• **Action requise 1**
Recopiez fidèlement le passage du texte sur le plan de paix pour Gaza qui commence à « Enfin, la perspective » et se termine à « région déjà martyrisée. ».
• **Action requise 2**
Pour chacune des affirmations suivantes, dites par oui ou par non si elle concorde avec le texte sur le plan de paix pour Gaza, puis citez à l’identique les mots du texte qui tranchent : (a) Le comité national palestinien est composé de quinze technocrates. (b) Ali Shaath est présenté comme un diplomate. (c) Les pénuries de carburant ont pris fin.

• **Texte présenté**
+++

L’annonce de Donald Trump concernant la formation d’un « conseil de la paix » pour Gaza, qu’il présidera lui-même, semble plus relever de la propagande que d’une réelle solution. Cette instance, prétendument destinée à superviser l’administration de l’enclave, s’inscrit dans un plan américain dont les fondations paraissent déjà fragiles et déconnectées des réalités. La promesse d’un avenir pacifique, martelée par l’ancien président, sonne creux face à la complexité d’une région dévastée par des années de conflit.
La deuxième phase de ce « plan de paix » prévoit la mise en place d’un comité national palestinien, composé de quinze technocrates, dirigé par Ali Shaath, un ingénieur civil. Cependant, la capacité de ce comité à réellement piloter la reconstruction d’un territoire en ruines, sous la tutelle d’un conseil international, soulève de sérieuses interrogations. L’idée que ces « dirigeants palestiniens » soient « fermement engagés en faveur d’un avenir pacifique » relève d’une naïveté désarmante, ignorant les profondes divisions et les souffrances des populations locales.
Avec des représentants internationaux comme Nickolay Mladenov et d’autres figures issues de pays tels que le Royaume-Uni, la France ou l’Arabie saoudite, le conseil de la paix risque de devenir un simple rassemblement de bonnes intentions, sans prise sur le terrain. Le plan exige également un « accord de démilitarisation global avec le Hamas », incluant la « remise de toutes les armes et le démantèlement de tous les tunnels », une condition qui semble irréalisable dans le contexte actuel. Les accusations de Donald Trump envers le Hamas, concernant le corps du policier Ran Gvili, ajoutent à la tension déjà insoutenable, alors que le mouvement palestinien évoque les destructions massives comme entrave à sa recherche.
Enfin, la perspective d’une force internationale de stabilisation et la formation d’unités de police palestiniennes, sous le contrôle persistant des frontières israéliennes, ne parviennent pas à masquer la détresse humanitaire alarmante. Les pénuries de nourriture, d’eau, de médicaments et de carburant persistent, rendant toute tentative de « paix » purement théorique face à l’urgence de la survie quotidienne des habitants de Gaza. Ce plan, loin d’apporter des solutions concrètes, semble plutôt destiné à prolonger l’agonie d’une région déjà martyrisée.

+++

• **Extraits de données**
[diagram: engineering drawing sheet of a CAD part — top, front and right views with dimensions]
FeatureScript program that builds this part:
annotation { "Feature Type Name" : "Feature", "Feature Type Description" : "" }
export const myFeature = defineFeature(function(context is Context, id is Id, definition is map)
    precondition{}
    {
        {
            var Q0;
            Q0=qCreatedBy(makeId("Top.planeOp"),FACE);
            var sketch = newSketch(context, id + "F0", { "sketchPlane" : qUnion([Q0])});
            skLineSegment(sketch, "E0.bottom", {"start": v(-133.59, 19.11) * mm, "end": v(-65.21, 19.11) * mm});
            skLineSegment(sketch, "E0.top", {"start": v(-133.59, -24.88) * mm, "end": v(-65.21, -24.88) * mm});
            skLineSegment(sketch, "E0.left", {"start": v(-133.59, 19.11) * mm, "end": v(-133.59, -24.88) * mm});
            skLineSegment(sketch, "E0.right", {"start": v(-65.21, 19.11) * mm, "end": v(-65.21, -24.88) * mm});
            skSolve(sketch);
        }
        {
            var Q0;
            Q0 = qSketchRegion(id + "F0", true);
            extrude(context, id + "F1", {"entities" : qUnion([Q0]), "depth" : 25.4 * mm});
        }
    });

+++

• **Zone de réponse 1**
Enfin, la perspective d’une force internationale de stabilisation et la formation d’unités de police palestiniennes, sous le contrôle persistant des frontières israéliennes, ne parviennent pas à masquer la détresse humanitaire alarmante. Les pénuries de nourriture, d’eau, de médicaments et de carburant persistent, rendant toute tentative de « paix » purement théorique face à l’urgence de la survie quotidienne des habitants de Gaza. Ce plan, loin d’apporter des solutions concrètes, semble plutôt destiné à prolonger l’agonie d’une région déjà martyrisée.

• **Zone de réponse 2**
(a) Oui : « composé de quinze technocrates »
(b) Non : « dirigé par Ali Shaath, un ingénieur civil »
(c) Non : « Les pénuries de nourriture, d’eau, de médicaments et de carburant persistent »